Judge Kozinski acts like a trial judge from time to time. Can a SCOTUS justice do that?
Posted by: Joe | Jul 16, 2015 10:37:23 PM
Edit: I mean the judge (and he noted this in his article) has from time to time served as a trial judge. Be interesting if a SCOTUS judge did as well -- thus far only one did to my knowledge.
Posted by: Joe | Jul 16, 2015 10:38:48 PM
I'm glad Obama decided as a sitting president to personally visit a U.S. penal institution. I'm also glad he reprimanded entertainers and others who still make jokes out of prison rape. To Obama's credit, he acknowledged that one need not be female to be a rape victim or to be a male to commit rape. To be sure, Obama waited until well into his seventh year as Commander and Chief to make these remarks, but better late than never! Hopefully, Obama will set an example for future presidents on this particular matter.
Not only do we seldom punish those who commit prison rape while in prison, but we apparently don't even view prison rape as a sex offence that would subject somebody to registration or possible civil commitment upon completion of their sentences. Only if a convict targets a staff member or corrections officer as a rape victim is their any likelihood that he or she will be convicted as a sex offender for committing an inside-prison rape. If a staff member or corrections officer commits rape against an inmate, he or she faces even LESS likelihood of conviction for a sex offense.

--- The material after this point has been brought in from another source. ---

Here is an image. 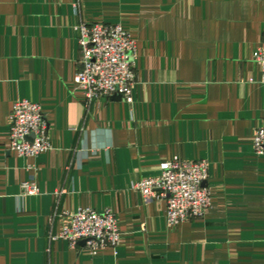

If we had a mixture of both positive and negative incentives to stop prison rape--at least by inmates (examples: early release for inmates who refrain from committing prison rape and the threat of a sex offense charge against any inmate who rapes a fellow inmate), we might cut those rapes that involve INMATES as perpetrators. As for staff and corrections officers who commit prison rape, we would have to have different types of negative and positive incentives like prosecutors and district attorneys who are willing to treat prison rape like any rapes committed on the outside.
So-called law 'n' order and so-called victims' rights groups need to start treating prison rape the way they treat rapes on the outside as unacceptable offenses. It has always disturbed me when victim's rights advocates against sex offenses have conveniently ignored prison rape as if only white middle class victims instead of other victims of crimes deserve any support at all from law enforcement.
Maybe Obama's speech and visit will finally set some major precedents to change this situation once and for all.
Posted by: william r. delzell | Jul 17, 2015 10:11:28 AM
The comments thus far are all very well spoken. This President is rare. When he is out of office more people will be appreciative of him. As one who used to represent inmates on prison rights and prison condition issues I am cognizant of what it is like to walk through a prison and observe things. Hail to our Chief!